If force on a particle `vecF = (Sin at)hati + (cos at)hatj` and displacement `vecS = sin(frac{at}{3}hati) + cos(frac{at}{3})hatj` are functions of time (t) then value of t at which they are perpendicular for first time is (a is positive constant and t>0)

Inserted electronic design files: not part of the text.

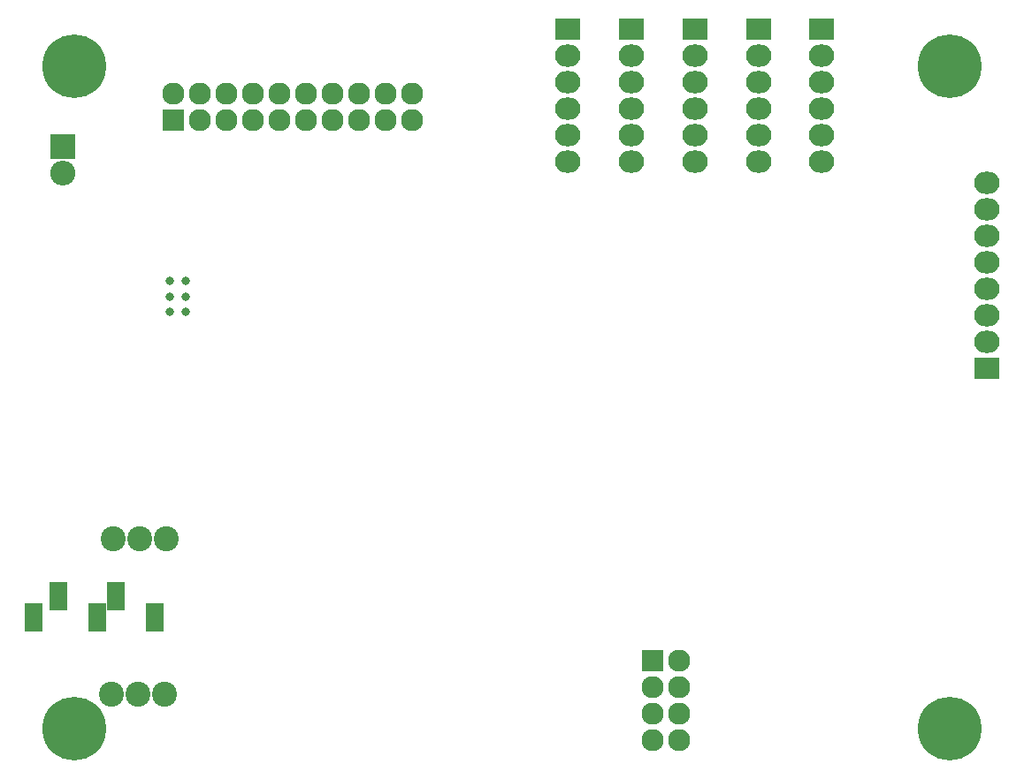
<source format=gbs>
G04 #@! TF.FileFunction,Soldermask,Bot*
%FSLAX46Y46*%
G04 Gerber Fmt 4.6, Leading zero omitted, Abs format (unit mm)*
G04 Created by KiCad (PCBNEW 4.0.7-e2-6376~58~ubuntu16.04.1) date Mon Oct 23 20:06:01 2017*
%MOMM*%
%LPD*%
G01*
G04 APERTURE LIST*
%ADD10C,0.150000*%
%ADD11C,6.100000*%
%ADD12R,2.432000X2.127200*%
%ADD13O,2.432000X2.127200*%
%ADD14O,2.398980X2.398980*%
%ADD15R,2.398980X2.398980*%
%ADD16C,0.800000*%
%ADD17R,2.127200X2.127200*%
%ADD18O,2.127200X2.127200*%
%ADD19R,1.700000X2.700000*%
%ADD20C,2.398980*%
G04 APERTURE END LIST*
D10*
D11*
X73660000Y-121920000D03*
X73660000Y-58420000D03*
X157480000Y-58420000D03*
D12*
X133096000Y-54864000D03*
D13*
X133096000Y-57404000D03*
X133096000Y-59944000D03*
X133096000Y-62484000D03*
X133096000Y-65024000D03*
X133096000Y-67564000D03*
D12*
X120904000Y-54864000D03*
D13*
X120904000Y-57404000D03*
X120904000Y-59944000D03*
X120904000Y-62484000D03*
X120904000Y-65024000D03*
X120904000Y-67564000D03*
D12*
X161036000Y-87376000D03*
D13*
X161036000Y-84836000D03*
X161036000Y-82296000D03*
X161036000Y-79756000D03*
X161036000Y-77216000D03*
X161036000Y-74676000D03*
X161036000Y-72136000D03*
X161036000Y-69596000D03*
D14*
X72517000Y-68707000D03*
D15*
X72517000Y-66167000D03*
D12*
X127000000Y-54864000D03*
D13*
X127000000Y-57404000D03*
X127000000Y-59944000D03*
X127000000Y-62484000D03*
X127000000Y-65024000D03*
X127000000Y-67564000D03*
D12*
X139192000Y-54864000D03*
D13*
X139192000Y-57404000D03*
X139192000Y-59944000D03*
X139192000Y-62484000D03*
X139192000Y-65024000D03*
X139192000Y-67564000D03*
D12*
X145137000Y-54864000D03*
D13*
X145137000Y-57404000D03*
X145137000Y-59944000D03*
X145137000Y-62484000D03*
X145137000Y-65024000D03*
X145137000Y-67564000D03*
D16*
X82780000Y-78980000D03*
X82780000Y-80480000D03*
X84280000Y-78980000D03*
X84280000Y-80480000D03*
X82780000Y-81980000D03*
X84280000Y-81980000D03*
D11*
X157480000Y-121920000D03*
D17*
X83124721Y-63609889D03*
D18*
X83124721Y-61069889D03*
X85664721Y-63609889D03*
X85664721Y-61069889D03*
X88204721Y-63609889D03*
X88204721Y-61069889D03*
X90744721Y-63609889D03*
X90744721Y-61069889D03*
X93284721Y-63609889D03*
X93284721Y-61069889D03*
X95824721Y-63609889D03*
X95824721Y-61069889D03*
X98364721Y-63609889D03*
X98364721Y-61069889D03*
X100904721Y-63609889D03*
X100904721Y-61069889D03*
X103444721Y-63609889D03*
X103444721Y-61069889D03*
X105984721Y-63609889D03*
X105984721Y-61069889D03*
D19*
X69695000Y-111214000D03*
X77595000Y-109214000D03*
X72095000Y-109214000D03*
X81295000Y-111214000D03*
X75795000Y-111214000D03*
D17*
X129008000Y-115405000D03*
D18*
X131548000Y-115405000D03*
X129008000Y-117945000D03*
X131548000Y-117945000D03*
X129008000Y-120485000D03*
X131548000Y-120485000D03*
X129008000Y-123025000D03*
X131548000Y-123025000D03*
D20*
X79859000Y-103721000D03*
X82399000Y-103721000D03*
X77319000Y-103721000D03*
X79732000Y-118580000D03*
X77192000Y-118580000D03*
X82272000Y-118580000D03*
M02*

</source>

To solve the problem, we need to determine the time \( t \) at which the force vector \( \vec{F} \) and the displacement vector \( \vec{S} \) are perpendicular. This occurs when their dot product is zero. ### Step-by-Step Solution: 1. **Identify the Force and Displacement Vectors:** \[ \vec{F} = \sin(at) \hat{i} + \cos(at) \hat{j} \] \[ \vec{S} = \sin\left(\frac{at}{3}\right) \hat{i} + \cos\left(\frac{at}{3}\right) \hat{j} \] 2. **Set Up the Dot Product:** The dot product \( \vec{F} \cdot \vec{S} \) is given by: \[ \vec{F} \cdot \vec{S} = \left(\sin(at) \hat{i} + \cos(at) \hat{j}\right) \cdot \left(\sin\left(\frac{at}{3}\right) \hat{i} + \cos\left(\frac{at}{3}\right) \hat{j}\right) \] This simplifies to: \[ \vec{F} \cdot \vec{S} = \sin(at) \sin\left(\frac{at}{3}\right) + \cos(at) \cos\left(\frac{at}{3}\right) \] 3. **Use the Cosine Angle Identity:** We can use the cosine angle subtraction identity: \[ \cos(a - b) = \cos a \cos b + \sin a \sin b \] Thus, we can rewrite the dot product as: \[ \vec{F} \cdot \vec{S} = \cos\left(at - \frac{at}{3}\right) = \cos\left(\frac{2at}{3}\right) \] 4. **Set the Dot Product to Zero:** For the vectors to be perpendicular, we set the dot product to zero: \[ \cos\left(\frac{2at}{3}\right) = 0 \] 5. **Solve for \( t \):** The cosine function is zero at odd multiples of \( \frac{\pi}{2} \): \[ \frac{2at}{3} = \frac{\pi}{2} + n\pi \quad (n \in \mathbb{Z}) \] For the first positive solution (taking \( n = 0 \)): \[ \frac{2at}{3} = \frac{\pi}{2} \] Rearranging gives: \[ t = \frac{3\pi}{4a} \] ### Final Answer: The value of \( t \) at which the force and displacement vectors are perpendicular for the first time is: \[ t = \frac{3\pi}{4a} \]